• VORLIEGENDER TEXT
☆ ☆ ☆
Ich nehme es als halb schon abgetanes, noch einmal nachgestelltes Welt-Bild, wenn ich mich in einen Zufallswinkel zwischen Möbelstücken zurückziehen, mit der herausgeklappten Tür eines Regalunterbaus mein Gehäuse verschließen und darin eine Weile sitzen bleiben muss, mit einem Buch oder sonstigen Gegenstand in der Hand, den meine Tochter ausgewählt hat. Ich soll zurückversetzt werden in eine Zeit vor der Begegnung mit meiner Gestalt draußen: ich bin ein Spüren meines Körpers auf der einen, der Anblick des vertrauten Ding-Menschen-Hintergrundes auf der anderen Seite; der Gegenstand in meiner Hand stellt das unbestimmte Zwischenreich dar, halb ich, halb es, das ich mit diesem doppelten Sein umschließe und in das mein Wollen und Handeln sich richtet. Ich pflücke mir die Welt von den eigenen Wänden. Ich fange an, das Gefühl von meinem Hineinlangen in mich zu werden. Vielleicht war die Weltblase im eigenen Fleisch manchmal irritierend. Vielleicht auch wiederholt die Empfindung maßloser Gedunsenheit der Lippen, Wangen, Hände oder des ganzen Körpers, die einen im Halbschlaf überfallen kann, ein altes Bemühen, möglichst schnell wieder mit sich zusammenzuwachsen. Die Baumhütten und Versteckplätze der späteren Kindheit, bei denen so wenig Platz zwischen dem Körper der Benützer und den Wänden bleiben darf, mögen als Gebärmutter gemeint sein; doch möglicherweise sollen sie zugleich – oder statt dessen – die abenteuerliche Situation reproduzieren, in der jeder sich zwischen Umhüllen und Ausfüllen der Welt gefunden hat.
☆ ☆ ☆
• GEGEBENE INFORMATIONEN
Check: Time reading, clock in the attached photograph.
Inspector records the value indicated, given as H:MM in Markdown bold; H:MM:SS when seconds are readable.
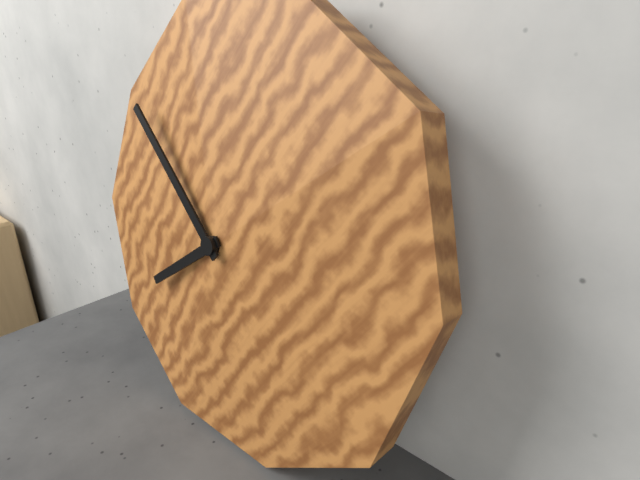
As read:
**7:52**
☆ ☆ ☆
• AUFGABE A
Wer wählt im vorliegenden Text den Gegenstand aus, den die erzählende Person in der Hand hält?
• AUFGABE B
Übersetze den Satz „Ich pflücke mir die Welt von den eigenen Wänden.“ aus dem vorliegenden Text ins Englische.
• AUFGABE C
Führe den vorliegenden Text über das frühe Erleben von Körper und Welt im Anschluss an seinen letzten Satz weiter.

• SCHRIFTLICHE ANTWORT A
Die Tochter der erzählenden Person.

• SCHRIFTLICHE ANTWORT B
I pluck the world from my own walls.

• SCHRIFTLICHE ANTWORT C
Selbst die Besessenheit vom Auto kann ich mir besser begreiflich machen, wenn ich es als besonders wirksames Mittel zur Neuinszenierung dieser Situation deute. Die Haut zählt nicht mehr so sehr; die Grenze ist durchlässig geworden, weil eine Schicht sich abgelöst hat und mir greifbar als durchsichtige Wand vor Augen steht. Die Welt, die gegen die Scheibe läuft und an der Scheibe klebt, gehört, mit dem Wagen, mir, beinahe zu mir; es ist, als näherte ich mich mir, wäre schon daran, mich einzuholen und käme doch nie in die Lage, mich mit mir zu vermischen. Der Abstand zu mir dort drüben, der fortgesetzt schrumpft und sich ergänzt, darin unheimlich wie die Zeit, ist – entschärft und heimelig geradezu – noch einmal da zwischen meinem Körper und dem Glas.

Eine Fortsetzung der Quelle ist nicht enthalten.